CpTi—SiO₂-3Cu composition showed no cytotoxicity in vivo with excellent antibacterial capabilities and superior osteogenic performance to CpTi. This composition displayed enhanced biological performance towards the two primary parameters responsible for implant longevity and stability: enhanced early-stage osseointegration and bactericidal performance. CpTi—SiO₂-3Cu composition has the potential to replace CpTi as the material of choice for low load-bearing implant sites such as dental and cranial devices and coating on Ti6Al4V for high load-bearing implants such as hip and knee prosthesis.

The implant's in vivo longevity and stability is primarily governed by its early-stage attachment to the host bone. Aseptic loosening of implants, either due to improper bone attachment or infections, necessitates revision procedures that affect the patient's health. CpTi does not offer either enhanced early-stage osseointegration or antibacterial performance. Despite this, CpTi is still used as the preferred implant material for low load-bearing applications or as a porous coating on Ti6Al4V at load-bearing sites. To overcome the shortcomings of CpTi, we have explored a multifaceted CpTi chemical makeup: 1 wt. % angiogenic-osteogenic SiO₂ and 3 wt. % Cu added to CpTi.
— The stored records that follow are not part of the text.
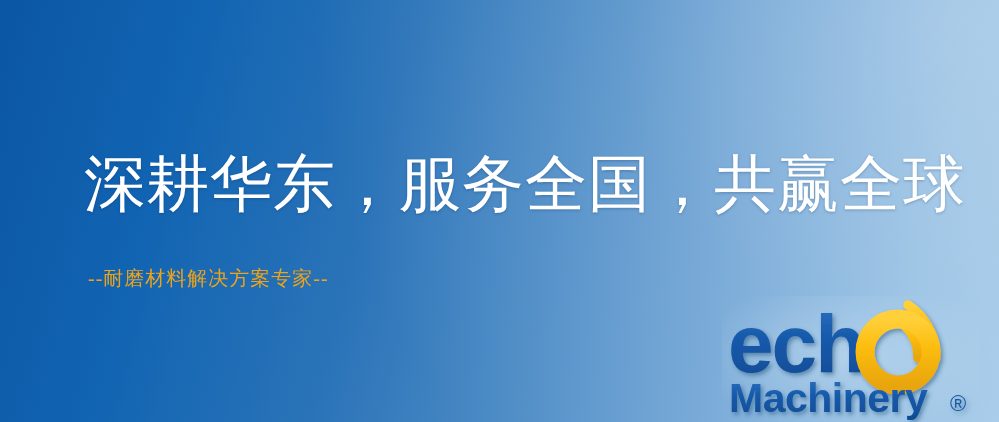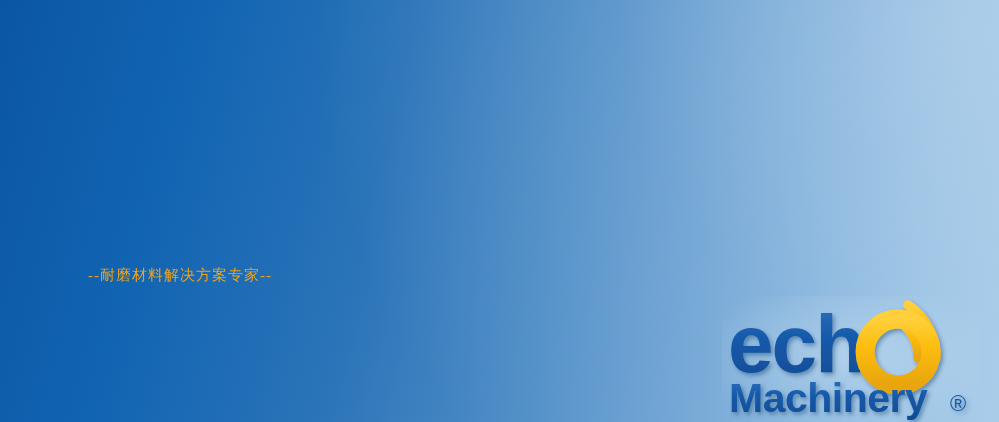"深耕华东，服务全国，共赢全球" div.headline { html: none -> <div>深耕华东，服务全国，共赢全球</div> }
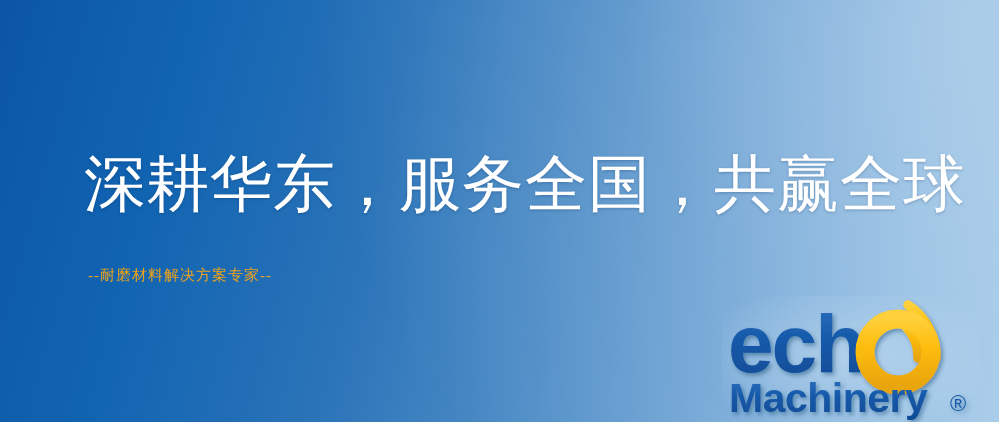"--耐磨材料解决方案专家--" .subtitle { font-size: 15px -> 20px }
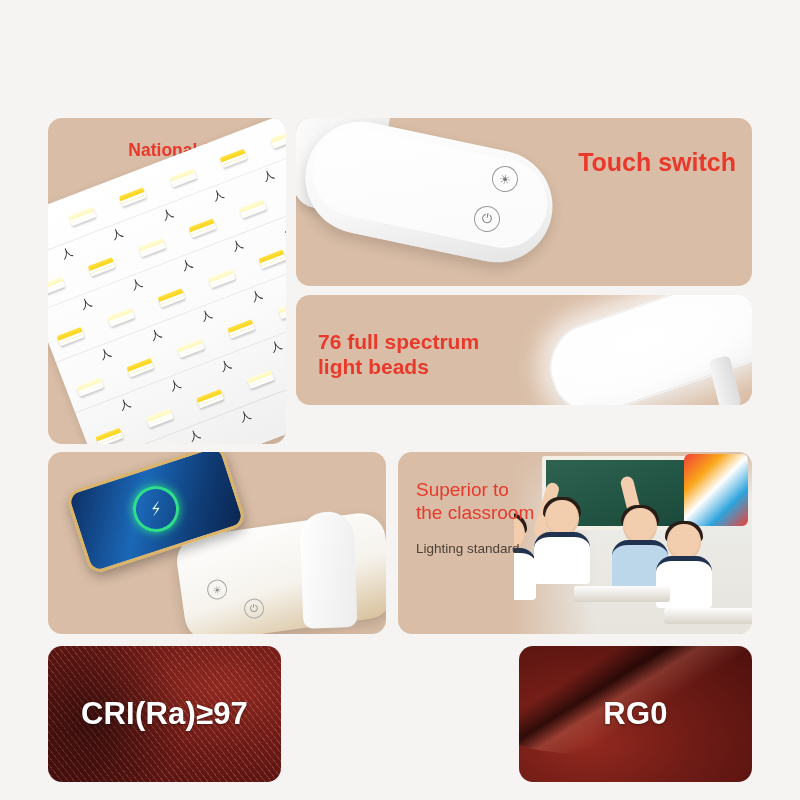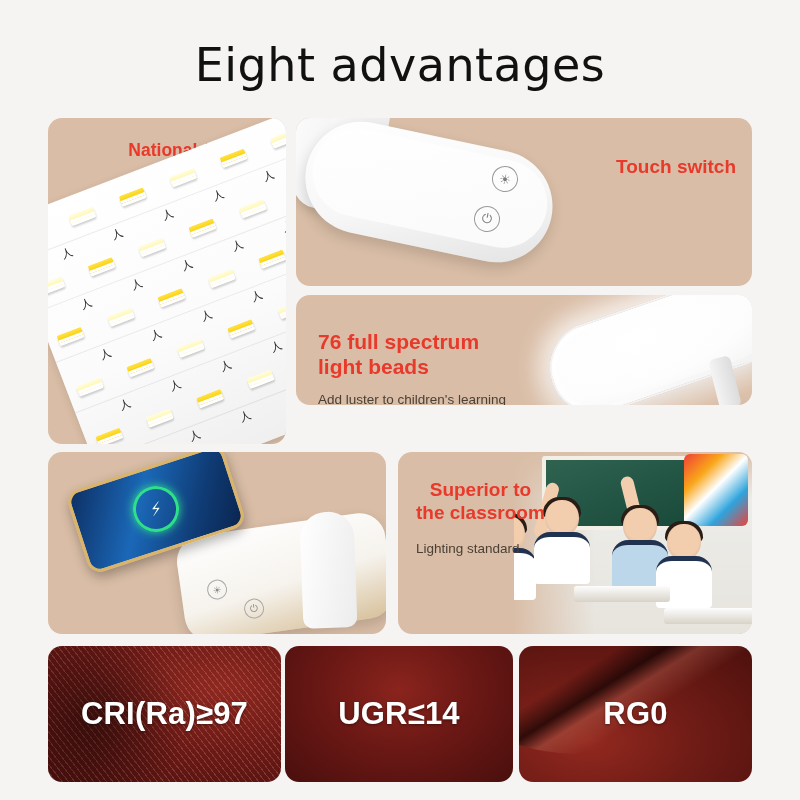"Eight advantages" div.page-title { html: <div>Eight advantages</div> -> none }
These compositions were processed via additive manufacturing (AM) since it provides freedom of design; AM enables processing structures with designed porosities, promoting osseointegration at the implant's surface. In vivo studies revealed superior osseointegration performance by CpTi—SiO₂ composition over CpTi. The qualitative comparison revealed gaps at the bone-implant interface for CpTi, whereas tissue infiltration into the implant's outer surface for CpTi—SiO₂ suggests a higher affinity of tissue growth and maturation towards the CpTi—SiO₂ chemical makeup. Quantitative histomorphometry revealed 4.5 times higher bone formation in CpTi—SiO₂ than in CpTi. Although Cu is cytotoxic in large amounts, 3 wt. % of Cu in CpTi—SiO₂-3Cu showed no inflammatory markers but slightly delayed osseointegration compared to CpTi—SiO₂. CpTi—SiO₂-3Cu displayed 3 times more bone formation than CpTi. In vitro bacterial studies with S. aureus revealed 85% antibacterial efficiency for CpTi—SiO₂-3Cu to CpTi at the end of 72 h. With enhanced bone formation and maturation and excellent antibacterial capability displayed, CpTi—SiO₂-3Cu with enhanced biological functionalities has the potential to replace CpTi, ensuring a reduction in revision surgery needs owing to poor implant attachment and bacterial infections.

In view of the many possible embodiments to which the principles of the disclosed compositions and methods may be applied, it should be recognized that the illustrated embodiments are only preferred examples and should not be taken as limiting the scope of the disclosed compositions and methods.